A human mummified remain, well over 5,000 years old, is the earliest known body piercing. The mummified remains was a man known as ‘Otzi the Iceman’, he had large plug ear piercings; plugs seem to be the oldest form of body piercing or body modification ever recorded. Egyptians, back around 3150 BC, enjoyed adorning themselves with body piercings, and only the Pharaohs and the royal family were allowed to have certain types of body piercings that would distinguished them among the commoners. The Pharaoh were the only ones allowed to have their navels pierced, if anyone else was caught with a navel piecing, they were put to death.
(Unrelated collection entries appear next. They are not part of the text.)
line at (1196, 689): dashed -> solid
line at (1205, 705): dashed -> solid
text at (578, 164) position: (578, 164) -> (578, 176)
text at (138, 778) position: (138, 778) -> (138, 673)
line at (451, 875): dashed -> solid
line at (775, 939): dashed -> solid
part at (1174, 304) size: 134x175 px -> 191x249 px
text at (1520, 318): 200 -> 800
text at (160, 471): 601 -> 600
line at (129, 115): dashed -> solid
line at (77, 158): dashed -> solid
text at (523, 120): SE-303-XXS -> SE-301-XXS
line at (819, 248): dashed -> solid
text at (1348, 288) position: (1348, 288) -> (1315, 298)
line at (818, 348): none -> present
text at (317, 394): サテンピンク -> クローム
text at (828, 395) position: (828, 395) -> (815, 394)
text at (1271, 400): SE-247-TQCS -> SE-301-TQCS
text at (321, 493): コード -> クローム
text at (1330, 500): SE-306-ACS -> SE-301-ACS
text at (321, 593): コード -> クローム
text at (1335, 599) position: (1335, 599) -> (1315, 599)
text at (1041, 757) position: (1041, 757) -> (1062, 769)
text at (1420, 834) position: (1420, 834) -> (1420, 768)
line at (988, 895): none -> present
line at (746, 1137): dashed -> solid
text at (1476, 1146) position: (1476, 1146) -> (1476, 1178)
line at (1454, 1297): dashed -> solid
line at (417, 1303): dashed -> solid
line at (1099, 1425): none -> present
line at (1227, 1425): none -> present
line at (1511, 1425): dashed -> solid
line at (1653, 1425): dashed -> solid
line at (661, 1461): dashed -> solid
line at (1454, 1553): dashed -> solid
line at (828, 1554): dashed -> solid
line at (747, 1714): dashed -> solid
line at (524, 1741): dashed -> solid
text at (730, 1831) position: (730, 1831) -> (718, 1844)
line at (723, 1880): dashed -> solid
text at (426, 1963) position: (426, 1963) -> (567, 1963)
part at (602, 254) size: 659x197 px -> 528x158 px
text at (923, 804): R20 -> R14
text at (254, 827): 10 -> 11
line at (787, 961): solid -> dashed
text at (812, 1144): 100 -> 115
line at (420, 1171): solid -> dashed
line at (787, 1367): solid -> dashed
The Bible also references body piercing; Genesis 24:22, the servant of Abraham gave Rebekah bracelets and nose rings. In Deuteronomy – 15:12, body piercing marks a slave and in Exodus, the golden calf, which was created by Aaron, was forged from the earrings of the Hebrews. In ancient Africa, nose piercing was a common practice among the Beja and Berer tribes, which are the oldest known inhabitants of the Sahara Desert. In the Middle East, the Bedouins, who are the original dwellers of the Sinai Arabian area, denotes their wealth by the size of their nose ring, this nose ring is then given to a future wife as a dowry and can be used as security by the wife if the marriage doesn’t work out. In India, nose piercing became popular when Middle East introduced it as a status symbol worn by the Mogul Emperor. The Maya and Aztec civilizations were known for piercing the tongue during blood rituals. The Kwakiutul, Tlinglit and Haida tribes of Northwest America region, practice tongue piercing in a ritual to create an altered state in which the shaman could communicate with the spirits.
There are as many different styles of body piercings as there are cultures that embrace the practice. Body piercing has been used as a cultural, a symbolic statement of status and beauty or can denote when a person has become an adult, a wife, a slave or a rebel, for as long as humans have been around.